• **課題**
立岩の山行記から、「さて、先へ行こう。ここはまだ」を含む語句で始まり「撮るにもデカ過ぎて入らない。」で終わる部分を、一字も変えずに書き写すこと。

• **元の文章**
╔══
立岩−2/2

 さて、先へ行こう。ここはまだ鞍部ではない。西立岩に向かって4、50mも登るとベンチがあったので、そこで休憩。まずは東立岩を登ったので満足だ。ゆっくり一服しよう。目の前の樹間から西立岩の絶壁が見えた。

 ここからは左手に絶壁を見ながら登って行く。ぐるっと回り込むようだ。
 下った所が鞍部で、さっき登って来たガレ場の上部だった。ここからがいよいよ西立岩の登りになる。

 1つ目のピークを左手に見送って巻いて行くと正面に本物(左の写真:西立岩の本峰)が姿を現した。写真を撮るにもデカ過ぎて入らない。
 (実は1つ目のピークが西立岩の南峰だったようで、山頂を巻いてしまったことを悔やんでいる)

 今回は二子山のような絶壁を攀じ登る(上級者)コースはない。ルートは右側の樹林帯にあり、涸れ沢を登って行く。
╚══
• **提供された情報**
╔══
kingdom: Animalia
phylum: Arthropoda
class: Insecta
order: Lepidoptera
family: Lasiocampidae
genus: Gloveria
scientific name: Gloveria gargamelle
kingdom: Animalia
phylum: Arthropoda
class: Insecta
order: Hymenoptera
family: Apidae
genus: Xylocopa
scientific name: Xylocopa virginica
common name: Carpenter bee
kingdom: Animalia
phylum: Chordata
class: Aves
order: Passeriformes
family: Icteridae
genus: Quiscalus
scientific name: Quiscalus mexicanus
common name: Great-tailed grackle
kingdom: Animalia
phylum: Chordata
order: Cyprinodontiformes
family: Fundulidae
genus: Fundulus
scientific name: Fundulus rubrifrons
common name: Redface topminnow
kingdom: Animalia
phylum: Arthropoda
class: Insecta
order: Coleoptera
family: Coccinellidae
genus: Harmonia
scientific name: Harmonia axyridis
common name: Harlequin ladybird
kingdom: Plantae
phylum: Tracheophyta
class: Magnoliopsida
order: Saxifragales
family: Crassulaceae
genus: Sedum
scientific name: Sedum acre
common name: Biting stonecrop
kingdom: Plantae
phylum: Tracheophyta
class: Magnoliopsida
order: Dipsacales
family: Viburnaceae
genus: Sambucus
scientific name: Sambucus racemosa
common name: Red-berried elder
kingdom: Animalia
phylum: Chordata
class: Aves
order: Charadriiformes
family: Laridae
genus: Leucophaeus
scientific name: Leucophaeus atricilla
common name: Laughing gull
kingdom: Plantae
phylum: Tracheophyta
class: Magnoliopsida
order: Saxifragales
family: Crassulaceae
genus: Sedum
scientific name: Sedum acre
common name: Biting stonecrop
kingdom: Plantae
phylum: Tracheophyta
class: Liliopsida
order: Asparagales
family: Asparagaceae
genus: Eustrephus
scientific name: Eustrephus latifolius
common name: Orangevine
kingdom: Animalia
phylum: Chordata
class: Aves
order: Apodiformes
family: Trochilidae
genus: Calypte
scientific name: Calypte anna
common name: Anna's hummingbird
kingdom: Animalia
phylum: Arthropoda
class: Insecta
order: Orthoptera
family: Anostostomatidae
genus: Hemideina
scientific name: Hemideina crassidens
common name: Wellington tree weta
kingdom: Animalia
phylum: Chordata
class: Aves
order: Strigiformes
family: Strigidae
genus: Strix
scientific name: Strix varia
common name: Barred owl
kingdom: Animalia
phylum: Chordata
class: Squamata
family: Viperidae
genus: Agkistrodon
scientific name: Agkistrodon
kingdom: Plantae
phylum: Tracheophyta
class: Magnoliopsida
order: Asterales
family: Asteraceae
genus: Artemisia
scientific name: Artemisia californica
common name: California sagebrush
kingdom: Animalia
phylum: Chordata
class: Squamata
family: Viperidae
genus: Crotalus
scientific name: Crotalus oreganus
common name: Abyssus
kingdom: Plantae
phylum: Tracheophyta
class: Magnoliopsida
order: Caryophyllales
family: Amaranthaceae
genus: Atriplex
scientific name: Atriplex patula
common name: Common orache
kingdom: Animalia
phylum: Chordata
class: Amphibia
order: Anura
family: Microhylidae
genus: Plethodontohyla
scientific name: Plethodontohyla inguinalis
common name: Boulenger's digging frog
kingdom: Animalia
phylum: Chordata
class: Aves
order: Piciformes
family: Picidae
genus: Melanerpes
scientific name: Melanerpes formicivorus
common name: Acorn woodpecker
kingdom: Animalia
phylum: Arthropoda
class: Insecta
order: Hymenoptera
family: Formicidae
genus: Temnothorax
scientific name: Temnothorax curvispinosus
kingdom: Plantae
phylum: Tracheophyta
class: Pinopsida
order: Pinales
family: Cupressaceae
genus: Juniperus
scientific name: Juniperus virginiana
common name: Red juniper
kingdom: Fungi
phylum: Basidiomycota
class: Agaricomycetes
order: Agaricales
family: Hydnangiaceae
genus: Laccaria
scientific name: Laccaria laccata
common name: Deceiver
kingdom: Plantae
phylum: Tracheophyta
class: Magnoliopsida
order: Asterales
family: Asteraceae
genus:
╚══
• **課題への回答**
さて、先へ行こう。ここはまだ鞍部ではない。西立岩に向かって4、50mも登るとベンチがあったので、そこで休憩。まずは東立岩を登ったので満足だ。ゆっくり一服しよう。目の前の樹間から西立岩の絶壁が見えた。

 ここからは左手に絶壁を見ながら登って行く。ぐるっと回り込むようだ。
 下った所が鞍部で、さっき登って来たガレ場の上部だった。ここからがいよいよ西立岩の登りになる。

 1つ目のピークを左手に見送って巻いて行くと正面に本物(左の写真:西立岩の本峰)が姿を現した。写真を撮るにもデカ過ぎて入らない。